I think it’s everyone’s dream to find someone they love. Not only is it special, it’s super powerful when you know your emotional grounding is cemented. We all need grounding; you can’t do everything on your own. I know people who are chasing their careers or business who say, ‘I don’t have time for a partner’, but they don’t realise the risk associated with that outlook. I’ve noticed a huge change in my emotional state now, when I come home to someone I know and trust and love so much. I can do more, I’m more efficient, I’ve got more of a platform to jump off. When I was running the company and single, it was good in some ways, but it meant that work was all-consuming and I was constantly scatted. Having Alicia, who completely understands me and who I completely understand, and who I’m with on this journey of life, makes the whole journey so much better, so much more fulfilling and less stressful. It ultimately doesn’t matter what happens workwise because we will always have each other.

It’s been said that out of the CEOs of Fortune 500 companies, 80 per cent are still in their first marriage. That says something about the power of a partner in crime — of having their support — especially if you’re taking big risks in your professional life. I love having Alicia’s love, support and grounding to come home to.

Here’s to your success

To get to where I am today, I’ve had to maximise every moment. I’ve faked it until I’ve made it, connected with my purpose and designed my future, believed in myself, and had to trust that the dots would connect. I’ve been coachable, been very conscious about building great habits, promoted OTG constantly and backed my talk with action and results. I’ve faced the tall poppy syndrome and learned how to be unaffected by the naysayers. I’ve been rejected, I’ve moved through fear and self-doubt. I’ve experienced the imposter syndrome often, but haven’t let it steer me off my course. I’ve tried to give 120 per cent each day, lived below my means and sacrificed a lot. I’ve actively learned new things. I’ve networked like mad and negotiated heaps, and used social media to my advantage. I’ve been transparent, sought out great mentors, lived the 4 Ps (Purpose, People, Planet, Profit) passionately, applied street smarts to business, and dug deep constantly.

Nothing on this journey has been easy, but this journey has also meant that I’ve got to have people like Paul (former CEO of David Jones) and Hap (founder of The North Face) as mentors. Not long ago I upgraded my Toyota to an Aston Martin (it’s such a fun car — I love it). Even more exciting is that I’ve been able to watch staff members shine in the culture we’ve created. I’ve been able to give people a better product in one-tenth of the time, with better service. And most exciting of all, I live my dream every day. I’m building my vision. I’m the master of my own destiny — and it’s freaky how cool that feels. And, surprisingly, it’s all happened very quickly, when you consider the amount of time we’re alive.

Though we’ve come somewhat far, we’re still only at the beginning. I really feel like we’re just getting started. Where OTG is today is exciting, but I’m more pumped for the future because there’s still so much more of this path to run down. My ‘success’ has taken time. Everything that’s a success takes time.
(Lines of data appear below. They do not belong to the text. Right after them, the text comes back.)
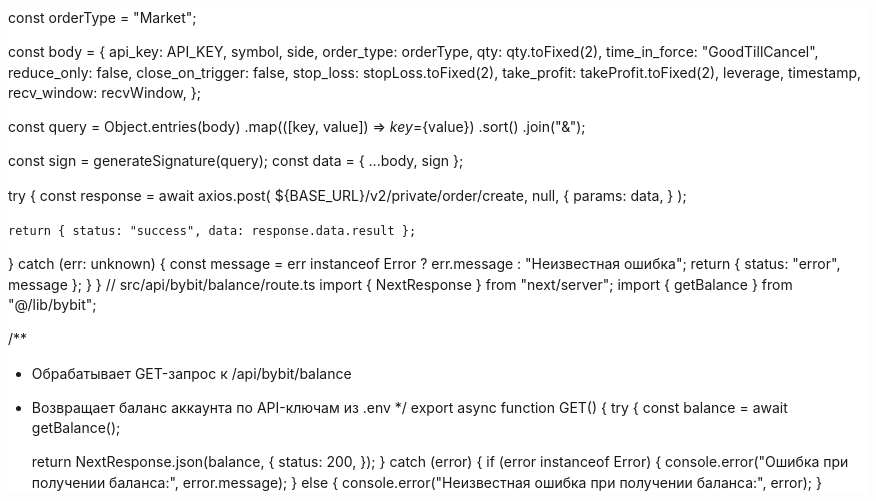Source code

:   const orderType = "Market";

  const body = {
    api_key: API_KEY,
    symbol,
    side,
    order_type: orderType,
    qty: qty.toFixed(2),
    time_in_force: "GoodTillCancel",
    reduce_only: false,
    close_on_trigger: false,
    stop_loss: stopLoss.toFixed(2),
    take_profit: takeProfit.toFixed(2),
    leverage,
    timestamp,
    recv_window: recvWindow,
  };

  const query = Object.entries(body)
    .map(([key, value]) => ${key}=${value})
    .sort()
    .join("&");

  const sign = generateSignature(query);
  const data = { ...body, sign };

  try {
    const response = await axios.post(
      ${BASE_URL}/v2/private/order/create,
      null,
      {
        params: data,
      }
    );

    return { status: "success", data: response.data.result };
  } catch (err: unknown) {
    const message = err instanceof Error ? err.message : "Неизвестная ошибка";
    return { status: "error", message };
  }
}
 // src/api/bybit/balance/route.ts
import { NextResponse } from "next/server";
import { getBalance } from "@/lib/bybit";

/**
 * Обрабатывает GET-запрос к /api/bybit/balance
 * Возвращает баланс аккаунта по API-ключам из .env
 */
export async function GET() {
  try {
    const balance = await getBalance();

    return NextResponse.json(balance, {
      status: 200,
    });
  } catch (error) {
    if (error instanceof Error) {
      console.error("Ошибка при получении баланса:", error.message);
    } else {
      console.error("Неизвестная ошибка при получении баланса:", error);
    }


  [key: string]: any;
  [coin: string]: {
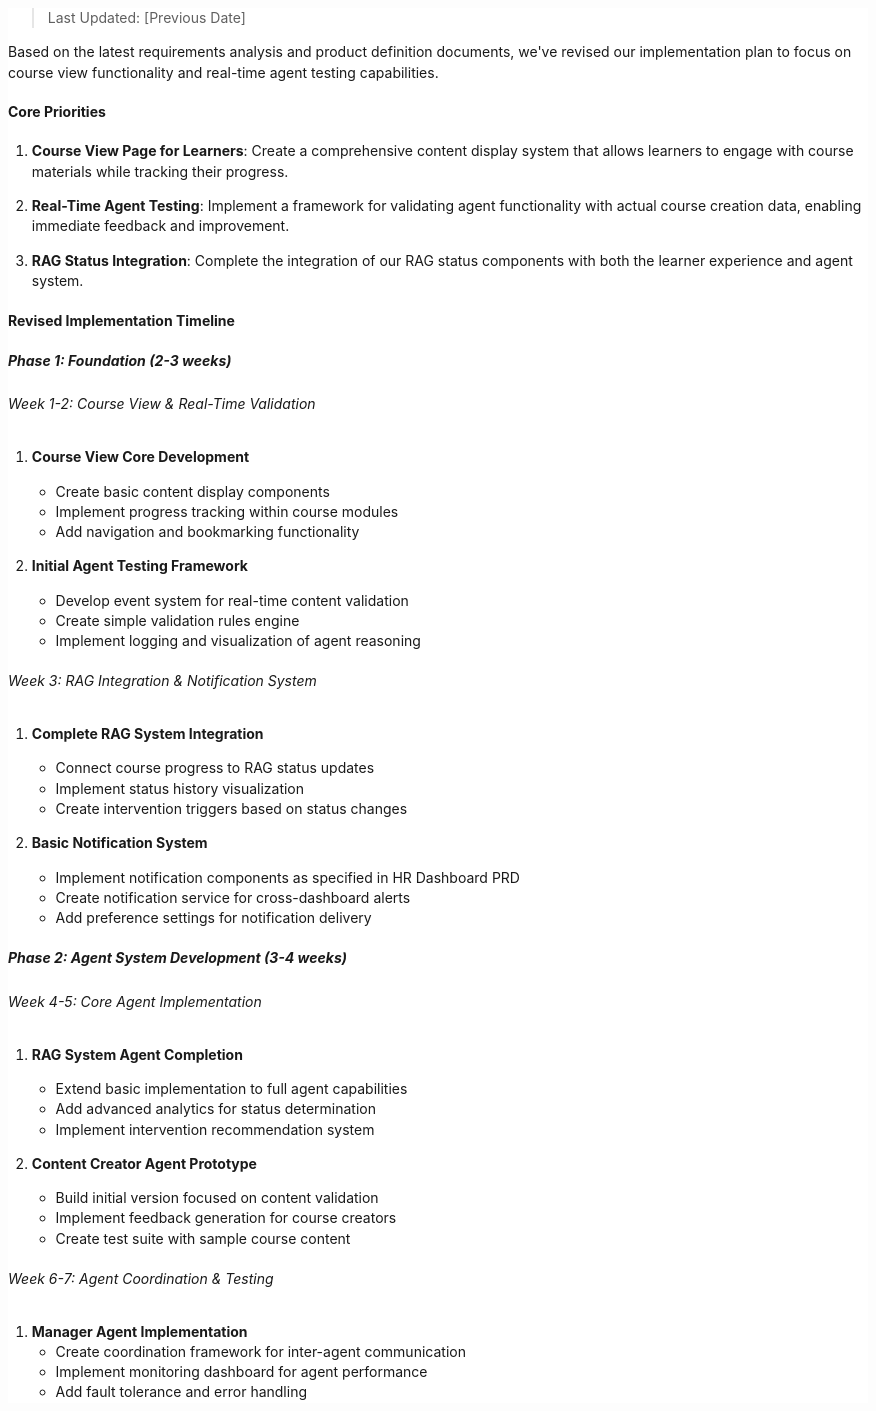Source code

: > Last Updated: [Previous Date]

Based on the latest requirements analysis and product definition documents, we've revised our implementation plan to focus on course view functionality and real-time agent testing capabilities.

#### Core Priorities

1. **Course View Page for Learners**: Create a comprehensive content display system that allows learners to engage with course materials while tracking their progress.

2. **Real-Time Agent Testing**: Implement a framework for validating agent functionality with actual course creation data, enabling immediate feedback and improvement.

3. **RAG Status Integration**: Complete the integration of our RAG status components with both the learner experience and agent system.

#### Revised Implementation Timeline

##### Phase 1: Foundation (2-3 weeks)

###### Week 1-2: Course View & Real-Time Validation
1. **Course View Core Development**
   - Create basic content display components
   - Implement progress tracking within course modules
   - Add navigation and bookmarking functionality

2. **Initial Agent Testing Framework**
   - Develop event system for real-time content validation
   - Create simple validation rules engine
   - Implement logging and visualization of agent reasoning

###### Week 3: RAG Integration & Notification System
1. **Complete RAG System Integration**
   - Connect course progress to RAG status updates
   - Implement status history visualization
   - Create intervention triggers based on status changes

2. **Basic Notification System**
   - Implement notification components as specified in HR Dashboard PRD
   - Create notification service for cross-dashboard alerts
   - Add preference settings for notification delivery

##### Phase 2: Agent System Development (3-4 weeks)

###### Week 4-5: Core Agent Implementation
1. **RAG System Agent Completion**
   - Extend basic implementation to full agent capabilities
   - Add advanced analytics for status determination
   - Implement intervention recommendation system

2. **Content Creator Agent Prototype**
   - Build initial version focused on content validation
   - Implement feedback generation for course creators
   - Create test suite with sample course content

###### Week 6-7: Agent Coordination & Testing
1. **Manager Agent Implementation**
   - Create coordination framework for inter-agent communication
   - Implement monitoring dashboard for agent performance
   - Add fault tolerance and error handling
It’s five or 10 years of blood, sweat, tears and pain for most people to ‘make it’. If someone is a multimillionaire or billionaire, chances are it’s taken them 10 to 50 years of working insane hours and applying the strategies I’ve shared in this book, and more, to get there. The risk with us Millennials is that we see time through a warped, unrealistic lens. We want things quickly. But careers, businesses, relationships … they all take time. Building and creating takes time. You won’t make it in a year. But if you keep hustling and persisting, keep living deliberately and making smart decisions, you’ll make it. I started OTG in 2012, and there’s a long roller-coaster ahead. I’m excited for it. I hope you’re excited for your upcoming roller-coaster ride, too.